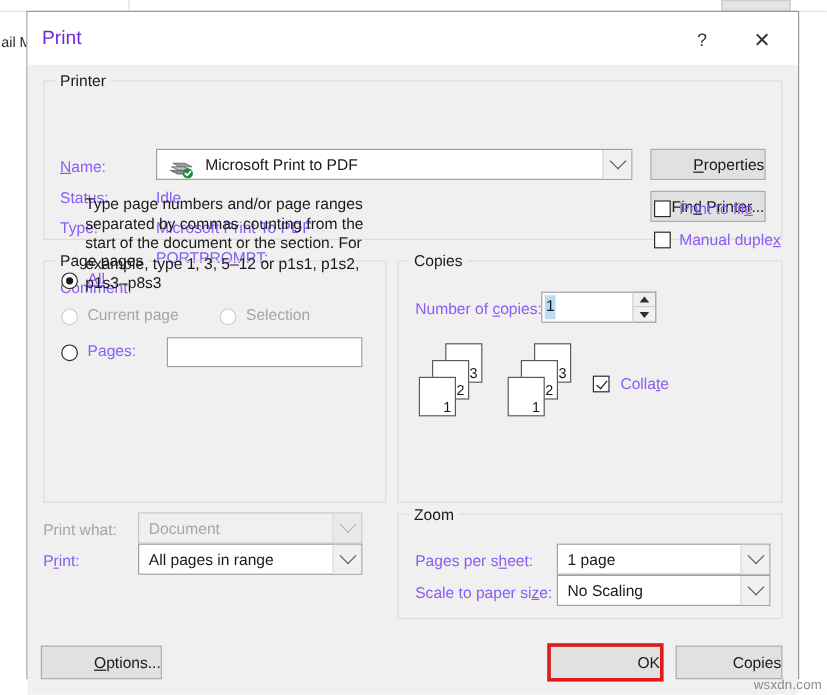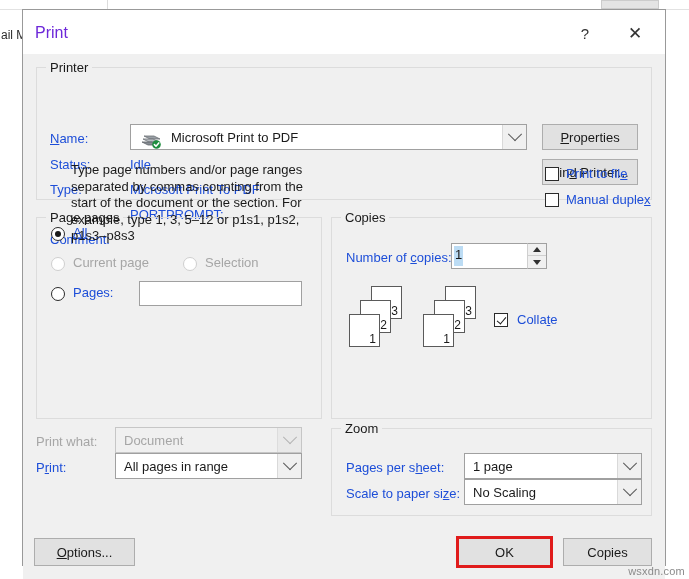--- a/index.html
+++ b/index.html
@@ -113,21 +113,21 @@
 
   #group-printer { left: 13px; top: 13px; width: 616px; height: 133px; }
   #group-pagerange { left: 13px; top: 163px; width: 286px; height: 202px; }
   #group-copies { left: 308px; top: 163px; width: 321px; height: 202px; }
   #group-zoom { left: 308px; top: 374px; width: 321px; height: 88px; }
 
   
   .lbl {
     position: absolute;
     font-size: 13px;
-    color: #1d4ed8;
+    color: #8b5cf6;
     white-space: nowrap;
   }
   .lbl.dim { color: #a6a6a6; }
 
   .u { text-decoration: underline; }
 
   .combo {
     position: absolute;
     box-sizing: border-box;
     background: #ffffff;
@@ -168,21 +168,21 @@
   }
   .combo.disabled .chev { border-color: #b4b4b4; }
 
   .btn {
     position: absolute;
     box-sizing: border-box;
     background: #e1e1e1;
     border: 1px solid #adadad;
     display: flex;
     align-items: center;
-    justify-content: center;
+    justify-content: flex-end;
     font-size: 13px;
     color: #1a1a1a;
   }
 
   .textbox {
     position: absolute;
     box-sizing: border-box;
     background: #ffffff;
     border: 1px solid #a0a0a0;
   }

• • • • •

Could you filter the entries above for lines holding the string "left" and copy them?

   #group-printer { left: 13px; top: 13px; width: 616px; height: 133px; }
   #group-pagerange { left: 13px; top: 163px; width: 286px; height: 202px; }
   #group-copies { left: 308px; top: 163px; width: 321px; height: 202px; }
   #group-zoom { left: 308px; top: 374px; width: 321px; height: 88px; }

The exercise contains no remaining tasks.